De cette union sont issus trois enfants : [J] [T], née le [Date naissance 8] 2013 à [Localité 10] (67) [M] [T], né le [Date naissance 3] 2018 à [Localité 10] (67) [C] [T], née le [Date naissance 1] 2020 à [Localité 10] (67).

Par assignation en date du 26 avril 2024, Madame [U] [D] a saisi le juge aux affaires familiales d'une demande en divorce fondée sur les dispositions de l'article 237 du code civil.

Dans l'acte initial, la partie demanderesse a indiqué renoncer à formuler une demande de mesures provisoires au sens de l'article 254 du code civil.

Régulièrement cité à personne, Monsieur [K] [T] n'a pas constitué avocat.
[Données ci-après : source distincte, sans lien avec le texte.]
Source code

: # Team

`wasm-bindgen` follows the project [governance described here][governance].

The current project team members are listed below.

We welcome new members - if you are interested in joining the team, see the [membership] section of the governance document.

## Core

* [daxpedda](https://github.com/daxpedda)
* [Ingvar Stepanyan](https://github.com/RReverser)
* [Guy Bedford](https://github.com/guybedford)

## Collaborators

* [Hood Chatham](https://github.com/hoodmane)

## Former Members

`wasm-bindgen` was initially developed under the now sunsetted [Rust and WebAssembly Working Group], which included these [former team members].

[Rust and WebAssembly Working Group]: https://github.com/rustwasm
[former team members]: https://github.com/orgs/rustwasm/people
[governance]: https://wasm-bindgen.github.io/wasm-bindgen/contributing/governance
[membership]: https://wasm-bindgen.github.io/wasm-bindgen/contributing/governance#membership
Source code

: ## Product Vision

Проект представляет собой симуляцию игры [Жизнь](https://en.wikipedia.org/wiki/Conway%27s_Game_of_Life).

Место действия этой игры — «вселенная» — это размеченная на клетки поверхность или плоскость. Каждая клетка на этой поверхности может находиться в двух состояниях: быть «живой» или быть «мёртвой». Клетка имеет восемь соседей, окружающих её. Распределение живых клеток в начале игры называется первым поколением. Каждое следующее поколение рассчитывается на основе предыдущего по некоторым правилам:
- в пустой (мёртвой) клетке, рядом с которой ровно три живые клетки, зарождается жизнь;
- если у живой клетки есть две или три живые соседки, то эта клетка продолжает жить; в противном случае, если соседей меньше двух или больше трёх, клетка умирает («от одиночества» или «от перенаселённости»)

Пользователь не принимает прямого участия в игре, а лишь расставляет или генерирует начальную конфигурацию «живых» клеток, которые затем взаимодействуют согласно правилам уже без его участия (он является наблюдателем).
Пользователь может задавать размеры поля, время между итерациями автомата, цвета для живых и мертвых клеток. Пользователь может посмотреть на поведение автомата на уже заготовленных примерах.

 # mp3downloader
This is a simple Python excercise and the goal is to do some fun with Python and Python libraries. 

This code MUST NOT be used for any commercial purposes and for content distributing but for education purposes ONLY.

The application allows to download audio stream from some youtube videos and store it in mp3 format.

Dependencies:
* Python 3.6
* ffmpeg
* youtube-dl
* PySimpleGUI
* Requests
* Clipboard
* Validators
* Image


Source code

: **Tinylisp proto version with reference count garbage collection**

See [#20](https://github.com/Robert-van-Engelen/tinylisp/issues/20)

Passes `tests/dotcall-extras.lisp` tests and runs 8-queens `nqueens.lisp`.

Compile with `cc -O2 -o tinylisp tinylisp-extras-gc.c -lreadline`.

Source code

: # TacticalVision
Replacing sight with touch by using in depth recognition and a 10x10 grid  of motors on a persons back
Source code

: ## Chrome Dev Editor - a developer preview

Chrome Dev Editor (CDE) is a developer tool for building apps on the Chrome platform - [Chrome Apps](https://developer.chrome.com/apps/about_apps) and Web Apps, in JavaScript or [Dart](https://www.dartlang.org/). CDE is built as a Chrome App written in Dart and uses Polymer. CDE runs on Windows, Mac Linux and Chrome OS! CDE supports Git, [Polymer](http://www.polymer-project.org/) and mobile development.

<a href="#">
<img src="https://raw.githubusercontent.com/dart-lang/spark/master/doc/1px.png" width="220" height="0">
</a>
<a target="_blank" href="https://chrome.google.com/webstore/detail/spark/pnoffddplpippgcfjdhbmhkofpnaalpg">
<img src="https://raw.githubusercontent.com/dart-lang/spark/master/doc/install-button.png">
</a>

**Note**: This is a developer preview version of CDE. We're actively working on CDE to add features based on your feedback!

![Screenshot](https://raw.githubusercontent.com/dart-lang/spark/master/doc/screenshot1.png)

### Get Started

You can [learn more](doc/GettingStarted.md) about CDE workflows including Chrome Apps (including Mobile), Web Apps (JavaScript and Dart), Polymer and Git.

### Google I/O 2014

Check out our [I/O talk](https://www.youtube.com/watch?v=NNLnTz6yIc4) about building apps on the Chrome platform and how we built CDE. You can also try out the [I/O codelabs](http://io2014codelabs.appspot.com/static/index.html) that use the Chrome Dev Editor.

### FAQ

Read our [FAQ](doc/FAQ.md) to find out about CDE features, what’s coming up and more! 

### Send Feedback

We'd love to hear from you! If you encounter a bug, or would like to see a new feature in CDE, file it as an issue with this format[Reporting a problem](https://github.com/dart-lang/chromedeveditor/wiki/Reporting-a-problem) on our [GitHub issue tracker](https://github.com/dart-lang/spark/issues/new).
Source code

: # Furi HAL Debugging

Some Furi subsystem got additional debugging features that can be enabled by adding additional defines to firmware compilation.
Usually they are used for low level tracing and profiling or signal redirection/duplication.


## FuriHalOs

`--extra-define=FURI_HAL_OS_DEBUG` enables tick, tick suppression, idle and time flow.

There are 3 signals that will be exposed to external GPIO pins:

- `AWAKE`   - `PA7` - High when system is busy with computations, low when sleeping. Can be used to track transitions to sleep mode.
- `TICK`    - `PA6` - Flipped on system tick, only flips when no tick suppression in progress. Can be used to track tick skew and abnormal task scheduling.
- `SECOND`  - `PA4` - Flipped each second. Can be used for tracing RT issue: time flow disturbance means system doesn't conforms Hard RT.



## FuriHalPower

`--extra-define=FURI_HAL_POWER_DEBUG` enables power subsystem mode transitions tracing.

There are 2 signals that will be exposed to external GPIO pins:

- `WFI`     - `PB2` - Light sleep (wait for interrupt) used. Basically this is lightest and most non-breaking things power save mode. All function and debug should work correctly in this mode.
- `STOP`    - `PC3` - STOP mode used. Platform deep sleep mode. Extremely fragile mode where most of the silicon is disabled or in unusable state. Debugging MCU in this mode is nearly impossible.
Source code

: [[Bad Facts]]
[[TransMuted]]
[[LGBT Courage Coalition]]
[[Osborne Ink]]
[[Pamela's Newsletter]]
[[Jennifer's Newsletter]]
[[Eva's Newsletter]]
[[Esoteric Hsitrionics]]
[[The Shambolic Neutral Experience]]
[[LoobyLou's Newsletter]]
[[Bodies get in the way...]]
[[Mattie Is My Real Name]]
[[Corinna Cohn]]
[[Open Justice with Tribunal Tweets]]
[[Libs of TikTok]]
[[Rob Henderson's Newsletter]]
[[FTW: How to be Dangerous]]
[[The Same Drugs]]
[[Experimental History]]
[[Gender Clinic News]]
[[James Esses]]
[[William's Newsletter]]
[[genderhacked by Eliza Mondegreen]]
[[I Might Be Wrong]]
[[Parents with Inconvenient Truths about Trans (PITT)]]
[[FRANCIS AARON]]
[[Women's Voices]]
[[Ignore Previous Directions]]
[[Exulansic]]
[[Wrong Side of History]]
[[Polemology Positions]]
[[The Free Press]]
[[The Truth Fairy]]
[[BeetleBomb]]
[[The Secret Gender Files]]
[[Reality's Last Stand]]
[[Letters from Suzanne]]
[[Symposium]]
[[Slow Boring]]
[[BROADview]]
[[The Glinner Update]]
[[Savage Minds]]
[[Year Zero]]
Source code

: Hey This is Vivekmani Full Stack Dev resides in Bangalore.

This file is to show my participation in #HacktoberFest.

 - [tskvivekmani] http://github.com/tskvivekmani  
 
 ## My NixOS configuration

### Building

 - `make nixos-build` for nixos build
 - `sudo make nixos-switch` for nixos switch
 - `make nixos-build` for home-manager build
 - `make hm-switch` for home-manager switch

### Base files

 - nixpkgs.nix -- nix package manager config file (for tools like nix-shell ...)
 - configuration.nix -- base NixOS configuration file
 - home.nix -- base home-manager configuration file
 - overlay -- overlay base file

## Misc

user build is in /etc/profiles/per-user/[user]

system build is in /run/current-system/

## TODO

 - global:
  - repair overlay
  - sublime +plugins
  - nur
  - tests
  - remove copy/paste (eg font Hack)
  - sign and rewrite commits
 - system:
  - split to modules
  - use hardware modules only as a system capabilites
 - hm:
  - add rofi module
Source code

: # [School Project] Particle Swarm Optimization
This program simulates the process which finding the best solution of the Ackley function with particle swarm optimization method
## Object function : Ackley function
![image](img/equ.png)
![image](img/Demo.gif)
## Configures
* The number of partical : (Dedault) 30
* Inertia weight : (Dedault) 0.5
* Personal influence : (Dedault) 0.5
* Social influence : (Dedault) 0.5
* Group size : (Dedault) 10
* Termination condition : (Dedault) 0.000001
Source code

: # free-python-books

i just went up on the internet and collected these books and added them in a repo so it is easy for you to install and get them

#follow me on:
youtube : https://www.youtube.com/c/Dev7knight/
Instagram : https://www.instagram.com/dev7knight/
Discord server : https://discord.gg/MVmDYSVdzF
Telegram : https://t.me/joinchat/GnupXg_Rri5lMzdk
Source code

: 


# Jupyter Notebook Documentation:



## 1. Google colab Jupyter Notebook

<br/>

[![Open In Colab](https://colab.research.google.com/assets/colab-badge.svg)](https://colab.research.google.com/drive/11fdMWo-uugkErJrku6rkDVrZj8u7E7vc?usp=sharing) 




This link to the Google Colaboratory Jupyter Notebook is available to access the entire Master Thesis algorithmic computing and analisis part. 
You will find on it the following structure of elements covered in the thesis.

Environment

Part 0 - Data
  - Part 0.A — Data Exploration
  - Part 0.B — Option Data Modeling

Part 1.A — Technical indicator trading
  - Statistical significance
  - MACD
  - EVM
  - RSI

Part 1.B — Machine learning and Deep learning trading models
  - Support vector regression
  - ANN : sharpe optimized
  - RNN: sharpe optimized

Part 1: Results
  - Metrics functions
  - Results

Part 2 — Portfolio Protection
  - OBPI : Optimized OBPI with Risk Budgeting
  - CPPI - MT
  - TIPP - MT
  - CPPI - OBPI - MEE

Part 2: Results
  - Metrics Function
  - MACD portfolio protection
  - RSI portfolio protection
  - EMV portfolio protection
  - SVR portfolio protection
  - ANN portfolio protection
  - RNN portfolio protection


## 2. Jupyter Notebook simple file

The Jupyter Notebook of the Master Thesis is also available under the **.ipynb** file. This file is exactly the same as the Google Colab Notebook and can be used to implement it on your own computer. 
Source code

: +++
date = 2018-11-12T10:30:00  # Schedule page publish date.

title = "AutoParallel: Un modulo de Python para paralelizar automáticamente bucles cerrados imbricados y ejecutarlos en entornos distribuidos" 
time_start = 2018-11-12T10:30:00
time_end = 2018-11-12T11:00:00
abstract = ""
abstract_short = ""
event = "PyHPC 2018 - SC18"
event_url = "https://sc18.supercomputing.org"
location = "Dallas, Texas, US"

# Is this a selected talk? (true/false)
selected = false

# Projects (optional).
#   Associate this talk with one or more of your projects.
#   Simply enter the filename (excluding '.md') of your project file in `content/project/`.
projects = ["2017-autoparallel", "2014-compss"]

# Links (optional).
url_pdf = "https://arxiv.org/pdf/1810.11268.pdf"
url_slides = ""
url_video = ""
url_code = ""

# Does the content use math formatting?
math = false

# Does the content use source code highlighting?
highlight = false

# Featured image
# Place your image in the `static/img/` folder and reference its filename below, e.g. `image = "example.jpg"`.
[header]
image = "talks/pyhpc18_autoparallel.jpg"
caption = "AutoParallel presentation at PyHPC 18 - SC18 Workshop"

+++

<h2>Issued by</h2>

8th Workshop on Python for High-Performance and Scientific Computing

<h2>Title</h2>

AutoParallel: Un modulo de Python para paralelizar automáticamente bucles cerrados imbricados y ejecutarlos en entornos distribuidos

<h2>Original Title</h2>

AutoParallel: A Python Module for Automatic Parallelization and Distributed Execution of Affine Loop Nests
Susceptible d'appel, le jugement est réputé contradictoire en application des dispositions de l'article 473 du code de procédure civile.

Les dernières conclusions de Madame [U] [D] indiquant le fondement du divorce ont été signifiées à Monsieur [K] [T] par acte du 27 juin 2024 délivré par dépôt à l’étude.

L’enfant mineure, [J], capable de discernement, concernée par la présente procédure, a été informée de son droit à être entendes et à être assistée d’un avocat, conformément aux dispositions des articles 388-1 du code civil et 338-1 et suivants du code de procédure civile.

A ce jour, aucune demande d'audition n'est parvenue au tribunal.

Il n'a matériellement pas été possible de vérifier si un dossier en assistance éducative est ouvert ou non auprès du juge des enfants avant la tenue de l'audience, étant précisé qu'aucune des parties n'en a évoqué l'existence.

La clôture de la procédure a été prononcée à l'audience de mise en état du 21 octobre 2024.

Le conseil de la partie demanderesse a été informé, à l'audience de plaidoiries du 21 octobre 2024, que le jugement est mis en délibéré à la date du 2 décembre 2024 par mise à disposition au greffe, conformément aux dispositions de l’article 450 du code de procédure civile.

Prétentions et moyens des parties :

Aux termes de ses dernières conclusions datées du 7 juin 2024, Madame [U] [D] demande à la présente juridiction, outre le prononcé du divorce sur le fondement des dispositions de l'article 237 du code civil, de : - lui donner acte de sa proposition de règlement des intérêts pécuniaires et patrimoniaux des époux ; - fixer la date des effet du divorce à la date de la demande en divorce ; - dire et juger qu’il n’y a pas lieu à prestation compensatoire ; - dire et juger qu’elle reprendra l’usage de son nom de jeune fille ; - lui attribuer le droit au bail du logement familial ; - constater que les parents exercent conjointement l’autorité parentale à l’égard des enfants, - fixer la résidence des enfants au domicile maternel ; - dire et juger que Monsieur [K] [T] exercera un droit de visite et d'hébergement à l’égard des enfants à l’amiable, et à défaut d’accord, un droit de visite les semaines paires, le dimanche de 10h à 18h, les périodes d’accueil pendant les vacances scolaires étant déterminées à l’amiable entre les parents ; - condamner Monsieur [K] [T] à lui verser une contribution à l'entretien et l'éducation des enfants de 450 euros par mois, soit 150 euros par enfant, avec intermédiation financière, - ordonner la compensation des dépens.